Belgique

"C’est vrai que cette année sera intéressante : avec la mise en application du décret Paysage 2.0 et les questions liées au refinancement des études supérieures, nous avons l’impression d’être à un tournant" , confiait la semaine dernière Albert Corhay, recteur de l’Université de Liège (ULg).

Alors que la plupart des étudiants francophones reprennent ce lundi le chemin des cours, l’opposition tout comme les syndicats étudiants lui emboîtent le pas en assurant le ministre de l’Enseignement supérieur Jean-Claude Marcourt (PS) d’un suivi attentif des dossiers de la rentrée.

Autonomie ou équité

Parmi ces derniers, la réforme de l’enseignement supérieur introduite par le décret Paysage 2.0 crée encore des remous. "Honnêtement, les polémiques de cet été nous ont prouvé que le texte voté en juin dernier par la majorité est encore beaucoup trop flou, confie, depuis l’opposition, le député Philippe Henry (Ecolo). A titre d’exemple, les règles encadrant les secondes sessions ont été diversement appliquées en fonction des établissements. Ce n’est pas normal et surtout, cela crée des inégalités de traitements entre les étudiants."

Si la Fef (Fédération des étudiants francophones) fera de ce dossier un de ses points d’attention, le ministre Marcourt plaide pour un peu de souplesse. "Dans mon esprit, il y a une large autonomie des jurys. Elle fait partie de l’autonomie de la réforme; ce sont eux qui sont les plus proches de la réalité du parcours de l’étudiant et ils doivent avoir l’autonomie nécessaire pour arbitrer les situations. Dans certains cas, heureusement très minoritaires, ils en ont profité pour durcir les études. J’ai interrogé l’Ares (Académie de recherche et d’enseignement supérieur) sur le sujet : faut-il restreindre l’autonomie des jurys au motif que certains ont exagéré ? J’attends les suggestions concrètes de l’ARES."

L’opposition sera-t-elle pour autant satisfaite ? "Il reste d’autres problèmes car ce texte manque de rigueur. Nous devrons inévitablement le reclarifier" , prévient Philippe Henry.

Autre débat sera celui de l’inévitable refinancement des études supérieures. Pour y répondre dans un premier temps, Jean-Claude Marcourt a annoncé vouloir injecter, d’ici 2019, 106 millions d’euros que les établissements devront se répartir (ce qui ne sera pas une mince affaire).

Mais, plus globalement, c’est la fin des enveloppes fermées qu’espèrent la plupart des acteurs dont le ministre lui-même, souhaitant du même coup revoir les règles de distribution des subsides qui, en fonction du nombre d’étudiants, créent une concurrence importante entre les écoles et les universités.

Vétérinaires et infirmiers

Enfin, deux dossiers concernant de nombreux étudiants seront gardés à l’œil.
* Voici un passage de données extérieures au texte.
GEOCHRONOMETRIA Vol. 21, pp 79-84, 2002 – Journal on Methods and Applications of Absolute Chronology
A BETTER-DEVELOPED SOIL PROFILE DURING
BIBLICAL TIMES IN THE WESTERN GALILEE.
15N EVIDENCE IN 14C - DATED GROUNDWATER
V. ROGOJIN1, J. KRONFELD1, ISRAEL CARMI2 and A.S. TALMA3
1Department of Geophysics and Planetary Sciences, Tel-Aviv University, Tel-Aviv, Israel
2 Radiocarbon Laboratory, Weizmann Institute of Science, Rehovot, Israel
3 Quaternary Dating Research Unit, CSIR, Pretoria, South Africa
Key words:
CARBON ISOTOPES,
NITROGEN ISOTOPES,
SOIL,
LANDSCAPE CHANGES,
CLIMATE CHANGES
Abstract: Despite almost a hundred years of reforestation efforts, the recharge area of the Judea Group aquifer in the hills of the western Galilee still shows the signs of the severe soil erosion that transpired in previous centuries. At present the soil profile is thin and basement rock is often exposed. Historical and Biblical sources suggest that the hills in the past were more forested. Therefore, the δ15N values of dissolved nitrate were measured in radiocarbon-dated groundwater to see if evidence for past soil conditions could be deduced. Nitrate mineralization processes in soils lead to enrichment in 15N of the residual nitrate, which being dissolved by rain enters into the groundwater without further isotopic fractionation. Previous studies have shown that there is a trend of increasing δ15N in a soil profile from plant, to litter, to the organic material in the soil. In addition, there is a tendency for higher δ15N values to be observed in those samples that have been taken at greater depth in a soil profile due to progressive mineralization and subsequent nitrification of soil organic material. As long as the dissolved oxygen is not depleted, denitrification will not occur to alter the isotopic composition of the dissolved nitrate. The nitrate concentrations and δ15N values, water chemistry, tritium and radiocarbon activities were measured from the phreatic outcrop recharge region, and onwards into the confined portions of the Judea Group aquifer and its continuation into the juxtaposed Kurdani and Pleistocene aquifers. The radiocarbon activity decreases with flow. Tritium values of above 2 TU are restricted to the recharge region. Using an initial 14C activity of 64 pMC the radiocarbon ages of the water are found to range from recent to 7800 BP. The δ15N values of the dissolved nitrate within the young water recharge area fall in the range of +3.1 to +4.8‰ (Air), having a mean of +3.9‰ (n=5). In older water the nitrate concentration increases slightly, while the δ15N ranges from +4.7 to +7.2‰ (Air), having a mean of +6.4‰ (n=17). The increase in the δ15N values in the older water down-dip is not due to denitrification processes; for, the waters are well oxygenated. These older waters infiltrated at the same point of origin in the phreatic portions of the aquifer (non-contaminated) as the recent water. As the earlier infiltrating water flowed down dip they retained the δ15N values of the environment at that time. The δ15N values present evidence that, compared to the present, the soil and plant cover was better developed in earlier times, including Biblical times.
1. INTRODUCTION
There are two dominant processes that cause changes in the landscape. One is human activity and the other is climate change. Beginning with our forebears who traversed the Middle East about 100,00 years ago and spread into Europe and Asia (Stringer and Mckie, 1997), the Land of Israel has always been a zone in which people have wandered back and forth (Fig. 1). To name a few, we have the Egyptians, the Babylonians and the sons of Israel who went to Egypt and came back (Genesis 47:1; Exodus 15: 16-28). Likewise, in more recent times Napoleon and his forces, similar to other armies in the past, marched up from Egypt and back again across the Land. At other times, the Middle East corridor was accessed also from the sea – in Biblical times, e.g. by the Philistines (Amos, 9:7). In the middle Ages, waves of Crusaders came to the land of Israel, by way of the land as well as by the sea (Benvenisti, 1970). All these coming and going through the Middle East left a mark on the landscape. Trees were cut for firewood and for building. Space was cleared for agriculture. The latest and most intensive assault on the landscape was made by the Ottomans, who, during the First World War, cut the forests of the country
D’ici le mois de janvier, le ministre devra remettre aux normes européennes nos formations en infirmerie qui n’offrent aujourd’hui pas assez d’heures de pratique.

"L’adaptation du cursus est en cours , promet Jean-Claude Marcourt. Tous réseaux confondus, il y a consensus pour allonger le bachelier en quatre années. Je suis également sensible aux difficultés organisationnelles rencontrées par les hautes écoles; j’ai d’ailleurs demandé aux commissaires d’avoir un cadastre précis de l’offre de stage et nous envisageons de réintroduire ce cursus dans le dispositif résident / non résident."

Le dernier dossier délicat sera celui de l’instauration d’un éventuel filtre aux études vétérinaires.

Aujourd’hui, seule l’ULg propose un master en la matière.

Elle avoue cependant ne plus pouvoir assumer le nombre d’étudiants qui s’y présentent, alors que l’Europe impose également un nombre d’étudiants maximum dans cette filière.

Le sujet est délicat, car seule l’Université de Liège avoue souhaiter un filtre qui ne fait pas partie des plans du ministre.

Ce dernier reconnaît du coup attendre un consensus de l’ensemble des recteurs (ce qui est loin d’être le cas).